Elementos da PSP, GNR, SEF e Proteção Civil reforçam capacidade de rastreio

19/11/2020
85_Agentes-de-Proteção-Civil_desktop

Trezentos elementos da Polícia de Segurança Pública (PSP), Guarda Nacional Republicana (GNR), Serviço de Estrangeiros e Fronteiras (SEF) e da Proteção Civil vão ser mobilizados para a realização de inquéritos epidemiológicos a doentes com COVID-19 e pessoas em vigilância ativa.

De acordo com o Ministério da Administração Interna, estes 300 elementos das forças e serviço de segurança e da Autoridade Nacional de Emergência e Proteção Civil (ANEPC) fazem parte do grupo de funcionários públicos que vão reforçar a capacidade de rastreio das autoridades e serviços de saúde pública para a realização de inquéritos epidemiológicos no âmbito das medidas de contenção da pandemia de COVID-19, previstas no estado de emergência.

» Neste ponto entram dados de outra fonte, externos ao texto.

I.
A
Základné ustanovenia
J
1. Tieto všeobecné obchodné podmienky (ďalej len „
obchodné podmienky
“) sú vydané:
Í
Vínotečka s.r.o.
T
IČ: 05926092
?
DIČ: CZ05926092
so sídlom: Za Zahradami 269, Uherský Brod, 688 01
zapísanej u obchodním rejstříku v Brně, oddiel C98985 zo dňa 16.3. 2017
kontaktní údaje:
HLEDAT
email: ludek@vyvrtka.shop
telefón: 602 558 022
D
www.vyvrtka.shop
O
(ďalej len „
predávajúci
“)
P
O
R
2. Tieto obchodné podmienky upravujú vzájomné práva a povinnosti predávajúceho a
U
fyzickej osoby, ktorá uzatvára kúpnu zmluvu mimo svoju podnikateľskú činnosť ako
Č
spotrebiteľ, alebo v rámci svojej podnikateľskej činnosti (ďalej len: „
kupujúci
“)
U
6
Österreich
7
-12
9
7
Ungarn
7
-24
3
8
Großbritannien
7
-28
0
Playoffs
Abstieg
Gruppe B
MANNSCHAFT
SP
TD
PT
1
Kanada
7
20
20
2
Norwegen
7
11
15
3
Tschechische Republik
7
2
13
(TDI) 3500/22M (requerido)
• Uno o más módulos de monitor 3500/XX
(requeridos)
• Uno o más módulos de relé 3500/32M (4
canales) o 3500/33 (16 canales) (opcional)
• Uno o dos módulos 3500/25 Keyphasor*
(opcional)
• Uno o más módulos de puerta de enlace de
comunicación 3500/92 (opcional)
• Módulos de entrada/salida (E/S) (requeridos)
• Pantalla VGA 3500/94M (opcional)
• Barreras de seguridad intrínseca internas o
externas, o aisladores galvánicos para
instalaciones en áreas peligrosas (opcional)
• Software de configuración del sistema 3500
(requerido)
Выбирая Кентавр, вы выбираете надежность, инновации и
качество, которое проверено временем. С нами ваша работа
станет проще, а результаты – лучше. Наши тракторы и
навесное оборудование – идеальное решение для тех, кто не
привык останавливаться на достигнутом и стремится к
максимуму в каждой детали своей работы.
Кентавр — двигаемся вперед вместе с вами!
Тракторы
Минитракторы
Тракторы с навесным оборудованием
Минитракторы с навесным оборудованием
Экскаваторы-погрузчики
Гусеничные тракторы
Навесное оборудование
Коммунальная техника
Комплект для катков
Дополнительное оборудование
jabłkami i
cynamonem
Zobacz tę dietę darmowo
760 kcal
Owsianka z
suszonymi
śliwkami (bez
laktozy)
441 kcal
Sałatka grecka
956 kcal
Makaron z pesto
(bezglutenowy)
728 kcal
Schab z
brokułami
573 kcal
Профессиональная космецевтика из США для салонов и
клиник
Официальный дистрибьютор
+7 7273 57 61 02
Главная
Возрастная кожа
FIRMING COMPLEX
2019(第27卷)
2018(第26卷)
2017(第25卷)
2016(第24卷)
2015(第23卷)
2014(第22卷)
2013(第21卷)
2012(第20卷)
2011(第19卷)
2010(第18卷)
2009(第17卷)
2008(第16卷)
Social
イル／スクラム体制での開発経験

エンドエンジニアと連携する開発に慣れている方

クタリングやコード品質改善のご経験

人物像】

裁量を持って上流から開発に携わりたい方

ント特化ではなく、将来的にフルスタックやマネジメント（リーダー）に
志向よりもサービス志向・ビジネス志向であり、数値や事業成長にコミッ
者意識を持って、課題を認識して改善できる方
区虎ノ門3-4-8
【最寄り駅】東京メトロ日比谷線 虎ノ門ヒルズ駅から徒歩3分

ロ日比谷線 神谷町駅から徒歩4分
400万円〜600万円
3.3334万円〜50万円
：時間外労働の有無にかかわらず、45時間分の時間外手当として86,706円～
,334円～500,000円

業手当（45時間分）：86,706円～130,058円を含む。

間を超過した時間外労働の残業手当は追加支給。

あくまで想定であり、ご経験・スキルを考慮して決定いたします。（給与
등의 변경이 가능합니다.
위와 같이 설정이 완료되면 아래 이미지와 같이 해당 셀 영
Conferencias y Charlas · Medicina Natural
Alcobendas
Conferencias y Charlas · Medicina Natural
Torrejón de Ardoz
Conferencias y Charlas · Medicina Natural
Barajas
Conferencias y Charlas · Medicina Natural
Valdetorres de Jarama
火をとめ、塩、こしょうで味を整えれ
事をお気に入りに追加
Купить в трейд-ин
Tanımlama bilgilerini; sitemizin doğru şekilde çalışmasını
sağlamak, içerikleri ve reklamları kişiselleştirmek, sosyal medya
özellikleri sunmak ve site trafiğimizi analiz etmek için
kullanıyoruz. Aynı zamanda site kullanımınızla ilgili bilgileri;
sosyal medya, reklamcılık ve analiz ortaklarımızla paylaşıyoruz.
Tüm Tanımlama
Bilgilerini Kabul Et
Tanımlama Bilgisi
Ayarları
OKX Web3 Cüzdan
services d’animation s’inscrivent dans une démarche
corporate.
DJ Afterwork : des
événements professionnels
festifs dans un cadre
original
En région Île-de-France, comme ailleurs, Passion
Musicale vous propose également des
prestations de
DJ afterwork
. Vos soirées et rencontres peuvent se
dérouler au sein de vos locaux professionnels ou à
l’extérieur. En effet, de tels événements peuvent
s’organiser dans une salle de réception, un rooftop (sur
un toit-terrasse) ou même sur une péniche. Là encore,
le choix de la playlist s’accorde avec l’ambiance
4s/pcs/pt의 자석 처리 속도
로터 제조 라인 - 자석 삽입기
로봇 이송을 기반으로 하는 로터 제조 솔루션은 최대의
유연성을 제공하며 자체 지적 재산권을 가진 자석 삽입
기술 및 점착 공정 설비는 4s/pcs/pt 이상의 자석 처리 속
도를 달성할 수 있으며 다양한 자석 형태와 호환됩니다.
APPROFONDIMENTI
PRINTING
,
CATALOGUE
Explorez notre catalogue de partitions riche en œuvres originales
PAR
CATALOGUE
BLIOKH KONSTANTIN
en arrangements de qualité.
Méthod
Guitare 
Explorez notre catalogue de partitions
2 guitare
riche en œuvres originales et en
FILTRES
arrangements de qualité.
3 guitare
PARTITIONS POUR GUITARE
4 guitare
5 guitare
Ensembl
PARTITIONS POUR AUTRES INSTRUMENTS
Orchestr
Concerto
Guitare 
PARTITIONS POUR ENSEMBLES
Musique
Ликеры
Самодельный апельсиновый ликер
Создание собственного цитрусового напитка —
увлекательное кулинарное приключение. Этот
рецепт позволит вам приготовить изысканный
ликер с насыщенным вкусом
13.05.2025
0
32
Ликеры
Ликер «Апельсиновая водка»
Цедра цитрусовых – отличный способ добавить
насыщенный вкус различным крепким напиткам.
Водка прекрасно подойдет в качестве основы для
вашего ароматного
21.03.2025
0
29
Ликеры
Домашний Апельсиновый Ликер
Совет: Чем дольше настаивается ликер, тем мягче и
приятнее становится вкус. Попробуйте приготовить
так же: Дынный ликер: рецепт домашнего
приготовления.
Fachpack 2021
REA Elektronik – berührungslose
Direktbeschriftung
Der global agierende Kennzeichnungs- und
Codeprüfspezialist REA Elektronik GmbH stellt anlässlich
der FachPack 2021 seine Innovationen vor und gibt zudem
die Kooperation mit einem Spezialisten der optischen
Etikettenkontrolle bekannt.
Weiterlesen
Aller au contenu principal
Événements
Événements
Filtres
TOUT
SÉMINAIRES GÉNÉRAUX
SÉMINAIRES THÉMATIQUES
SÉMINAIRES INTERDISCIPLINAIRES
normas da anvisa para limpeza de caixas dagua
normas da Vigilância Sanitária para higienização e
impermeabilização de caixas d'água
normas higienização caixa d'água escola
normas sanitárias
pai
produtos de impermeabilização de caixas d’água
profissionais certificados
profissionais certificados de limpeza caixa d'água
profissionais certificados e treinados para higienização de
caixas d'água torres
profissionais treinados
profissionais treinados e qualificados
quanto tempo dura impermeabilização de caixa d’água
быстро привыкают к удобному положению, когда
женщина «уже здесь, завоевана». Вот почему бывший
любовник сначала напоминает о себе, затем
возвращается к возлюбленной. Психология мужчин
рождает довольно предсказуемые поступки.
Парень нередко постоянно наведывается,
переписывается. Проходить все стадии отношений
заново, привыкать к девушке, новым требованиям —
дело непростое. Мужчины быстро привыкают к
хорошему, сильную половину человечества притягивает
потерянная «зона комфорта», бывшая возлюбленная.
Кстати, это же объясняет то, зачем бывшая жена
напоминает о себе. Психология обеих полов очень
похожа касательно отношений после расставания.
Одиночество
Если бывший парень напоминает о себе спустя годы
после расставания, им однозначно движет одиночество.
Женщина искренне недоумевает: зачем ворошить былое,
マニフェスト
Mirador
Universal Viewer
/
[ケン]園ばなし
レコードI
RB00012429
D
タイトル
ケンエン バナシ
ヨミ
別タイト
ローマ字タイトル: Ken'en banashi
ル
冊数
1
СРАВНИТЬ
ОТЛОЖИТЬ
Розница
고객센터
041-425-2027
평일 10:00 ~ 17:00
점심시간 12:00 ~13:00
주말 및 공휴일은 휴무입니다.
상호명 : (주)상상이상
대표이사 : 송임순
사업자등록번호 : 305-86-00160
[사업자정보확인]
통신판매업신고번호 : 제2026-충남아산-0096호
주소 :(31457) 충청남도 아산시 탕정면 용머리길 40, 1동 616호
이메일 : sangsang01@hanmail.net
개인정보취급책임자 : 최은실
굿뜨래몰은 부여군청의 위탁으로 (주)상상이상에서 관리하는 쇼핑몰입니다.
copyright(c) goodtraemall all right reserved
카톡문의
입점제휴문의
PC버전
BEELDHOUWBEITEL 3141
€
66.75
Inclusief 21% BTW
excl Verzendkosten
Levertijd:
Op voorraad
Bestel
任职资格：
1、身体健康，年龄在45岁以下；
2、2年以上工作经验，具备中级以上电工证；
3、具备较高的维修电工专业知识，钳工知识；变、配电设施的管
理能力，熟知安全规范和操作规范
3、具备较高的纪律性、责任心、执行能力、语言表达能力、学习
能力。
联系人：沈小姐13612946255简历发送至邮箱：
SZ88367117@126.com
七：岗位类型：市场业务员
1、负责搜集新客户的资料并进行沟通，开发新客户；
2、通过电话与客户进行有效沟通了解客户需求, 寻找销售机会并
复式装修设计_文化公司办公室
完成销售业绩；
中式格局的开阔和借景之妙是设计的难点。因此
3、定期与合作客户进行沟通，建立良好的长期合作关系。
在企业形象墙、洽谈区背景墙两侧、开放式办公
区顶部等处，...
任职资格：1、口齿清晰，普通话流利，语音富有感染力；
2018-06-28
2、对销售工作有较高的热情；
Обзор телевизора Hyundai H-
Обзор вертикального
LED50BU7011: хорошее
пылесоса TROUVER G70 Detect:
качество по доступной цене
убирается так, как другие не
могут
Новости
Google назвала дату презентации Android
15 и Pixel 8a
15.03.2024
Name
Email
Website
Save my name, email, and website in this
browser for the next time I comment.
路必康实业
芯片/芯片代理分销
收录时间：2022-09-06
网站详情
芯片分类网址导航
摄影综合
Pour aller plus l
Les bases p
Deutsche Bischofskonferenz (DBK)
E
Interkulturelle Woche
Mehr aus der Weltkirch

O despacho que determina a operacionalização deste reforço do rastreio de contactos de doentes com Covid-19 e seguimento de pessoas em vigilância ativa foi publicado na quarta-feira, dia 18 de novembro, em Diário de República.

Os elementos da Polícia de Segurança Pública, Guarda Nacional Republicana, Serviço de Estrangeiros e Fronteiras e ANEPC que vão realizar estes inquéritos são os que se encontram em isolamento profilático e os imunodeprimidos e os portadores de doenças crónicas, como diabetes, hipertensão e doenças cardiovasculares.

O diploma refere que se deve dar prioridade, em relação aos restantes funcionários públicos afetos as estas funções, aos  profissionais de profissões regulamentadas da saúde, detentores de licenciatura ou grau académico superior e trabalhadores detentores de 12.º ano de escolaridade ou curso equiparado.

A mobilização destes recursos humanos para a realização de inquéritos epidemiológicos, o rastreio de contactos de doentes com COVID-19 e o seguimento de pessoas em vigilância ativa justifica-se com o facto de estes poderem ser realizados «por quem não seja profissional de saúde, desde que garantida a confidencialidade da informação tratada».

Segundo o despacho, o serviço prestado por estes trabalhadores é considerado como prestação de trabalho efetivo, sendo remunerado como tal, pelo que não é enquadrado como falta e as autoridades de saúde fornecem a cada trabalhador mobilizado a formação e os formulários, orientações e guias de inquéritos epidemiológicos, para rastreio de contactos de doentes com COVID-19 e seguimento de pessoas em vigilância ativa.

«A Autoridade de Saúde Regional afetará primacialmente os profissionais com formação na área da saúde aos inquéritos epidemiológicos, para rastreio de contactos de doentes com COVID-19, e os restantes profissionais ao seguimento de pessoas em vigilância ativa», refere o documento.

O despacho indica que, após cada empregador público identificar os trabalhadores, serão contactados os funcionários públicos que se considerem «melhor habilitados ao reforço da capacidade de rastreamento das autoridades».